- _Exercise prompt_: For the records that follow, please set down exactly the lines between the one holding "ring mcp: (509, 314)" and the one holding "middle mcp: (220, 138)", inclusive, and only those.

(Joint position lists)
--- START ---

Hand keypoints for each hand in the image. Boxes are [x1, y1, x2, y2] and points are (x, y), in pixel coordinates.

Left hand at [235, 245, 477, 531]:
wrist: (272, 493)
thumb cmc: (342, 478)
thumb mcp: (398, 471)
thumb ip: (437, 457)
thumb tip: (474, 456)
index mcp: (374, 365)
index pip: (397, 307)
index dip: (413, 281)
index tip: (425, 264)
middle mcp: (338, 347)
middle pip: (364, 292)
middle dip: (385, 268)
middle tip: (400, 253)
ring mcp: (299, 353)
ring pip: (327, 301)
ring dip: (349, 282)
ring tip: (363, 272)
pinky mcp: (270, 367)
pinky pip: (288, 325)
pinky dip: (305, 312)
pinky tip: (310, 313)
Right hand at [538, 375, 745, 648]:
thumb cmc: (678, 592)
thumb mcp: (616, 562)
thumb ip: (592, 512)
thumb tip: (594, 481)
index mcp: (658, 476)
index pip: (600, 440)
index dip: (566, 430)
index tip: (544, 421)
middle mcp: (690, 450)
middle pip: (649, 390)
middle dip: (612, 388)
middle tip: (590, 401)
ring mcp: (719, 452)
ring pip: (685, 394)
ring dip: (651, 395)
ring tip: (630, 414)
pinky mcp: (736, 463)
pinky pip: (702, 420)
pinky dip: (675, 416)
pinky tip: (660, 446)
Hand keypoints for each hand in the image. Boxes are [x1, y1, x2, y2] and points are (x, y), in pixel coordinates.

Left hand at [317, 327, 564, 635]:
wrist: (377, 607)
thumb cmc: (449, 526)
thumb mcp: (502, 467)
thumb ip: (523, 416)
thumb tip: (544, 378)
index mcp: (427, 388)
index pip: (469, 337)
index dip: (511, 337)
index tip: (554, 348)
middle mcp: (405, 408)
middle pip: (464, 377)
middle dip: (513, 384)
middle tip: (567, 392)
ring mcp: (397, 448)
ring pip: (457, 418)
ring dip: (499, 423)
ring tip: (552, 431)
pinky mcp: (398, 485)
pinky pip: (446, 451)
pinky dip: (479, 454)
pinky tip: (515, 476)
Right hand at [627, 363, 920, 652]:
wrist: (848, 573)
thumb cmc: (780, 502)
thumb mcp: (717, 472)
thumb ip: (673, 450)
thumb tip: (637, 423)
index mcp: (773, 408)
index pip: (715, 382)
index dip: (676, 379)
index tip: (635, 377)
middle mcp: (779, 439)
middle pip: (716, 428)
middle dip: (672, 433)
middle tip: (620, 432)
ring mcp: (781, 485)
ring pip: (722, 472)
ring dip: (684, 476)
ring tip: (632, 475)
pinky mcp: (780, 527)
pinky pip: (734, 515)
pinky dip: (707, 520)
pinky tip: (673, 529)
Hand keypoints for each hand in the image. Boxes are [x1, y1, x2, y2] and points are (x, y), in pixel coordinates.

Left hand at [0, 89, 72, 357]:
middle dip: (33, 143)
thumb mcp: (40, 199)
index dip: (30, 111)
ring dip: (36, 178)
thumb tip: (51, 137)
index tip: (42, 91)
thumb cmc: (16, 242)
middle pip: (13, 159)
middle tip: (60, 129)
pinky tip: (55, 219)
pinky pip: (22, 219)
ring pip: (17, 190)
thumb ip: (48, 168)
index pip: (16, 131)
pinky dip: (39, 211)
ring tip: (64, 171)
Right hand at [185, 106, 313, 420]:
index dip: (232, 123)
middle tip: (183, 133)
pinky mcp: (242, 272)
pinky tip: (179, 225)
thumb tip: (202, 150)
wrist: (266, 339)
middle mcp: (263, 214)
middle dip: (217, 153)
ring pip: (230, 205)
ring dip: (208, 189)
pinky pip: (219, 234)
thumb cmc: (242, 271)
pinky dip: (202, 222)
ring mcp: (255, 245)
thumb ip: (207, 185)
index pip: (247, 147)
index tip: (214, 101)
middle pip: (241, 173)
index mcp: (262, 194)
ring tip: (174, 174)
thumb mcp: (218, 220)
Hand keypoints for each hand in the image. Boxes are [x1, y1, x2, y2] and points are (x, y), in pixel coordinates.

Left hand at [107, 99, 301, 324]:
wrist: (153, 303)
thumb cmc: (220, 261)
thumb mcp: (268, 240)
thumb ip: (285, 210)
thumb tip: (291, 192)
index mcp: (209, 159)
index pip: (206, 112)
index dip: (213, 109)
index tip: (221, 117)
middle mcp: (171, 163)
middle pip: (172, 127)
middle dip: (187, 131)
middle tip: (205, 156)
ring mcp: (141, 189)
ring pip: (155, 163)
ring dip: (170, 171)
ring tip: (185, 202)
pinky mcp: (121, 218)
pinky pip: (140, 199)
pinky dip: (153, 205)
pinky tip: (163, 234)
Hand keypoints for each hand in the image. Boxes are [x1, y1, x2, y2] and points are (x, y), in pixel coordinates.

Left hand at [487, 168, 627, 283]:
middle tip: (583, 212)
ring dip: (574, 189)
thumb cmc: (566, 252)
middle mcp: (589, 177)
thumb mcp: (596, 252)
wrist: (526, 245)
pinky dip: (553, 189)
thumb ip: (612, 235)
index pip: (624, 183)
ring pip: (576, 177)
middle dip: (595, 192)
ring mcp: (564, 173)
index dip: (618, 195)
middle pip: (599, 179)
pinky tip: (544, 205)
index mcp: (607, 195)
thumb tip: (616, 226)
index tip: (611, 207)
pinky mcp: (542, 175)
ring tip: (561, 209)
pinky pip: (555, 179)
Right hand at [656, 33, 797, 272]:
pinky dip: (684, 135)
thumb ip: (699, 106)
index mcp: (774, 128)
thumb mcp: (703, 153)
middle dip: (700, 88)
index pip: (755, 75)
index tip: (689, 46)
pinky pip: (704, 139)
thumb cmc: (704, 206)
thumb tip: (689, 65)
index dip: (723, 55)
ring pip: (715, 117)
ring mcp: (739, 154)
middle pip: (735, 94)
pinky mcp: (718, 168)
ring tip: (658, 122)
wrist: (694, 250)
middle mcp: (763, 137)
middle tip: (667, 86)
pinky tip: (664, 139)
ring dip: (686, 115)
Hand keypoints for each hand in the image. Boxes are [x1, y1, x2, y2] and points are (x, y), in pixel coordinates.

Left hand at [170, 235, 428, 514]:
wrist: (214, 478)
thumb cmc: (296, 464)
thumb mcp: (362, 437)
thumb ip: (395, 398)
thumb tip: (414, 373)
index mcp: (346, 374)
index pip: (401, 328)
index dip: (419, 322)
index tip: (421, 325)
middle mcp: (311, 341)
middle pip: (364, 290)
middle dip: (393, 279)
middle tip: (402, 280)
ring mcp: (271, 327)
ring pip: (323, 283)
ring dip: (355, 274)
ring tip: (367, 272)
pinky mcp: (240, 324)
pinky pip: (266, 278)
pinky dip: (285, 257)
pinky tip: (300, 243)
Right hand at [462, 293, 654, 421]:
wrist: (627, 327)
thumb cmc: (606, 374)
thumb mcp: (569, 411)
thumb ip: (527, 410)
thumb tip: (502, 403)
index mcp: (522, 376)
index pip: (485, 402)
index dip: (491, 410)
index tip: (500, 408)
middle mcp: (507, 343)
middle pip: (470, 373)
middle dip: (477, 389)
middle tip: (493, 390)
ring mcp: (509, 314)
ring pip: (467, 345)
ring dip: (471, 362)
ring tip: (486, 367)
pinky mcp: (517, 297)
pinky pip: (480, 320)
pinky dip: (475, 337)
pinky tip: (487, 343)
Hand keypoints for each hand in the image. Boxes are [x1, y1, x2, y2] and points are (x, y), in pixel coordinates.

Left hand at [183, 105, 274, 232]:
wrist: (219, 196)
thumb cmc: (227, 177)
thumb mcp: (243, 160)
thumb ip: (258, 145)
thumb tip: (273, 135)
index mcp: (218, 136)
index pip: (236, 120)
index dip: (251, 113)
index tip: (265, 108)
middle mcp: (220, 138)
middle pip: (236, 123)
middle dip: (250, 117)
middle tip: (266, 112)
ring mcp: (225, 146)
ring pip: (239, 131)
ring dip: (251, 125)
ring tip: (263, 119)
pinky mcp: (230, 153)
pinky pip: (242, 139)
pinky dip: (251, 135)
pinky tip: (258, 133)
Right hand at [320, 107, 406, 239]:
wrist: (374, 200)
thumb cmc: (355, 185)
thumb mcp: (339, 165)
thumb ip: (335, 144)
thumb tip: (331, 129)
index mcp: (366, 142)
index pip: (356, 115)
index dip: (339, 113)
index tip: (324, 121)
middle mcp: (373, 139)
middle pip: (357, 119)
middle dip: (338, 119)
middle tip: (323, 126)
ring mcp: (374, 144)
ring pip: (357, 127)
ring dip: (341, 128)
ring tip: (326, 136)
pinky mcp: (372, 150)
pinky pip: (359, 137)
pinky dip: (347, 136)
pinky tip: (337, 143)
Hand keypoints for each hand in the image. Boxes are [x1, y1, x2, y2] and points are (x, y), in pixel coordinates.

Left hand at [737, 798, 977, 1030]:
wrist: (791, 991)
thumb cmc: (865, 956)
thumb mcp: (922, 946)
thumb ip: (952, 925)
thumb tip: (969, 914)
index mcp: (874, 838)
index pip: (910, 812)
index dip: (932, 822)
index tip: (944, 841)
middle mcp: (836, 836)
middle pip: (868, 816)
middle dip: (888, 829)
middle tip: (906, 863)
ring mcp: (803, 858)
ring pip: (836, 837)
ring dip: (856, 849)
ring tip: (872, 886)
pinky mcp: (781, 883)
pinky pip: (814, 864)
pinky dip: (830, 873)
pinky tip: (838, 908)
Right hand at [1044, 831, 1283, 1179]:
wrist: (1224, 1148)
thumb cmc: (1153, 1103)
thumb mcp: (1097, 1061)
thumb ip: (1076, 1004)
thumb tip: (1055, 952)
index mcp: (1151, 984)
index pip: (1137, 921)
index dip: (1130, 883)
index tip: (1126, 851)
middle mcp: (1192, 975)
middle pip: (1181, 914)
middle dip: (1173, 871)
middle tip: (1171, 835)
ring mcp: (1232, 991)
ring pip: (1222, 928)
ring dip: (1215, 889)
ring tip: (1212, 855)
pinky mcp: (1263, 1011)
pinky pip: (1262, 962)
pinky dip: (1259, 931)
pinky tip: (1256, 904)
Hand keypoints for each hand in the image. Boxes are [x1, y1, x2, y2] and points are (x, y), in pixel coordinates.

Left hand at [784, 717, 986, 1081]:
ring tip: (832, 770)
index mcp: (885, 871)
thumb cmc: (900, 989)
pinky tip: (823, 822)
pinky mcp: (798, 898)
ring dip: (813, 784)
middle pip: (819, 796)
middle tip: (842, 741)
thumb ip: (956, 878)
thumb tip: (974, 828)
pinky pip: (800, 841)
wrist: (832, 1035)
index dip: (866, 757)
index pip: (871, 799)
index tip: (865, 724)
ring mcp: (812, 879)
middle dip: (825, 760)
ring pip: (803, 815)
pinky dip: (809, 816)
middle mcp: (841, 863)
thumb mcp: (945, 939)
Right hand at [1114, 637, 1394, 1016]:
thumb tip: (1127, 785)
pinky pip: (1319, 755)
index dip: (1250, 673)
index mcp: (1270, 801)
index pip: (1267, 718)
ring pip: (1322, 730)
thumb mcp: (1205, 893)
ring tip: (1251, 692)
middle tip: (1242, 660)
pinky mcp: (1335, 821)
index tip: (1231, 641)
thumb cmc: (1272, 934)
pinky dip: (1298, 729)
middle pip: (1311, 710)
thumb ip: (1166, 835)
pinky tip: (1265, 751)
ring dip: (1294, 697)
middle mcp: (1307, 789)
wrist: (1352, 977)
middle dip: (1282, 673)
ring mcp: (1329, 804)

--- END ---

- _Task answer_:
ring mcp: (509, 314)
ring pip: (467, 345)
ring dip: (471, 362)
ring tip: (486, 367)
pinky mcp: (517, 297)
pinky pip: (480, 320)
pinky dip: (475, 337)
pinky tip: (487, 343)
Hand keypoints for each hand in the image. Boxes are [x1, y1, x2, y2] and points are (x, y), in pixel coordinates.

Left hand at [183, 105, 274, 232]:
wrist: (219, 196)
thumb cmc: (227, 177)
thumb mcp: (243, 160)
thumb ip: (258, 145)
thumb tip: (273, 135)
index mcp: (218, 136)
index pip: (236, 120)
index dip: (251, 113)
index tip: (265, 108)
middle mcp: (220, 138)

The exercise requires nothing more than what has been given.